The Camp Pendleton demonstration, which the Marines called the largest in a decade in the continental US, involved fighter jets, helicopters, Navy vessels and live fire from a towed howitzer.

Newsom closed a section of Interstate 5 in Southern California “due to extreme life safety risk and distraction to drivers, including sudden unexpected and loud explosions.”

“Firing live rounds over a busy highway isn’t just wrong — it’s dangerous,” Newsom, a Democrat who has frequently sparred with the Trump administration, said in a statement.

Vance’s office disputed the claim that the demonstration was dangerous. William Martin, Vance’s communications director, said in a statement to CNN that the Marine Corps deemed the demonstration “an established and safe practice” and “part of routine training at Camp Pendleton.”

“If Gavin Newsom wants to oppose the training exercises that ensure our Armed Forces are the deadliest and most lethal fighting force in the world, then he can go right ahead,” Martin said. “It would come as no surprise that he would stoop so low considering his pathetic track record of failure as governor.”
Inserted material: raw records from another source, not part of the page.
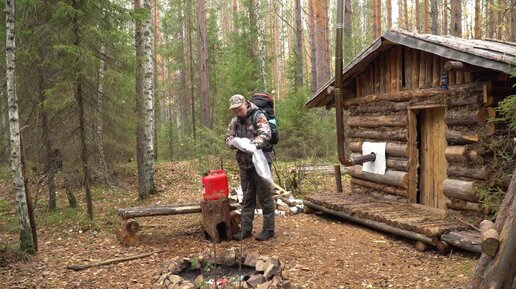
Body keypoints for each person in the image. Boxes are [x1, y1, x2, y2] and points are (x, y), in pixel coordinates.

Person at [225, 94, 275, 241]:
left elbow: (266, 133)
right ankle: (246, 229)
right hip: (244, 164)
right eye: (234, 111)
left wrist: (253, 144)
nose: (238, 113)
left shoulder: (258, 115)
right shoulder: (234, 121)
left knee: (265, 196)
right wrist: (236, 143)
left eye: (239, 109)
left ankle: (268, 230)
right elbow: (228, 137)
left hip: (260, 164)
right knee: (247, 198)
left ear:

In remarks from Camp Pendleton, Vance — the first Marine to serve as vice president — spoke of his time in the military, saying, “I would not be here today, I would not be the vice president of the United States, I would not be the man I am today were it not for those four years that I served in the Marine Corps.”

Vance enlisted in the military after high school, spending four years in the Marines and serving a tour in Iraq in 2005 as a combat correspondent.

In his remarks, he also focused on the Trump administration’s campaign against “woke” aspects of the military. “It is not our diversity that makes us stronger,” Vance said. “It is our common purpose, it is our common mission and it is the fact that every single person here bleeds Marine Corps green.”

Secretary of Defense Pete Hegseth, who took the podium before Vance, made a similar argument.

“I look out at this crowd, I see a lot of different types of faces. The truth is your diversity is not your strength. Never has been,” Hegseth said. “Your strength is in your unity of purpose.”

Since President Donald Trump returned to office in January, the Pentagon has cracked down on diversity initiatives and rolled back efforts made over the last decade attempting to eradicate toxic culture in the military.

During Saturday’s celebration, Vance also delivered a message from the president, acknowledging the weekslong government shutdown but placing blame on Democrats — particularly, Senate Minority Leader Chuck Schumer.

“I bring greetings today from our commander in chief, Donald J. Trump, and he wanted me to tell each and every single one of you that he’s proud of you, that he loves you and that despite the Schumer shutdown, he is going to do everything he can to make sure you get paid exactly as you deserve,” Vance said.

As CNN has reported, as thousands of federal workers remain furloughed or are working without pay, the Department of Defense is continuing to pay troops by using “unobligated research development testing and evaluation funds.”